On February 2, 2005, about 1530 Pacific standard time, a Cessna 172S, N521JD, veered off the runway and nosed over during landing rollout at Harris Ranch Airport, Coalinga, California. Kern Charter Service, Inc., was operating the airplane under the provisions of 14 CFR Part 91. The private pilot and one passenger were not injured; the airplane sustained substantial damage. The personal cross-country flight departed Bakersfield Municipal Airport, Bakersfield, California, about 1435. Visual meteorological conditions prevailed, and a flight plan had not been filed.
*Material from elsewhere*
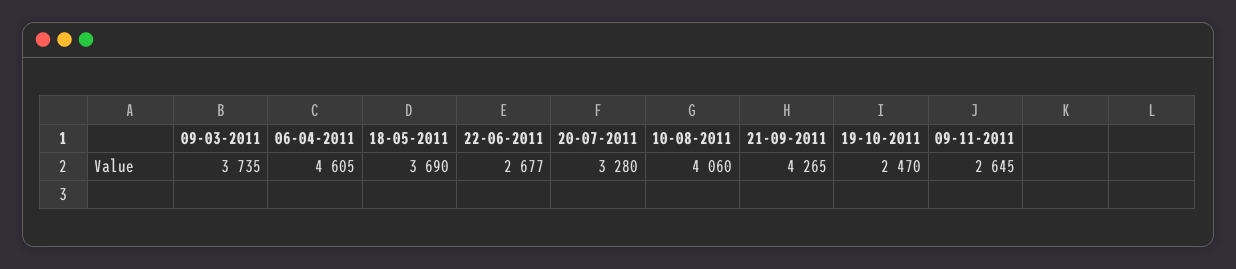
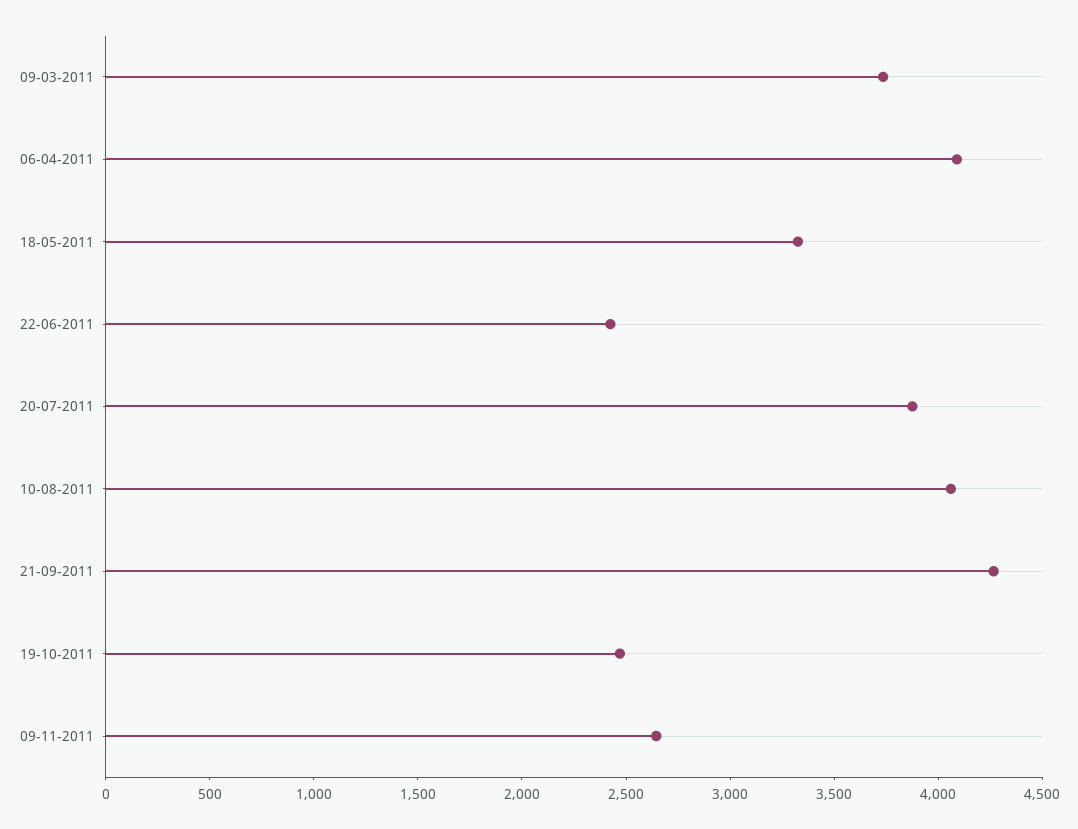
06-04-2011: 4605 -> 4100
18-05-2011: 3690 -> 3300
22-06-2011: 2677 -> 2400
20-07-2011: 3280 -> 3900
In telephone interview with a National Transportation Safety Board investigator, the pilot reported that he performed a normal landing on runway 32 at Coalinga. The airplane touched down past the runway designation markings, and at the airplane's normal touchdown speed, about 50 knots. During touchdown, the airplane bounced once, and the pilot attempted to correct and transition the airplane to the landing rollout. Established in the landing rollout phase, the pilot determined that insufficient runway remained to stop the airplane. He elected not to perform an aborted landing due to the short runway. The airplane overran the end of the runway and the nose landing gear impacted soft dirt. The airplane nosed over and came to rest inverted.

The pilot reported no mechanical malfunctions or failures with the airplane.

The Airport/Facility Directory Southwest U.S., indicated that runway 32 was 2,820 feet long, 30 feet wide.

Advisory Circular 61-21A, Flight Training Handbook, under Bouncing During Touchdown, states in part: 1. When the airplane contacts the ground with a sharp impact as the result of an improper attitude or an excessive sink rate, it tends to bounce back into the air; 2. The severity of the bounce depends on the airspeed at the moment of contact and the degree to which the angle of attack or pitch attitude was increased; 3. When a bounce is severe, the safest procedure is to execute a go-around immediately. No attempt to salvage the landing should be made; and 4. The go-around procedure should be continued even though the airplane may descend and another bounce may be encountered.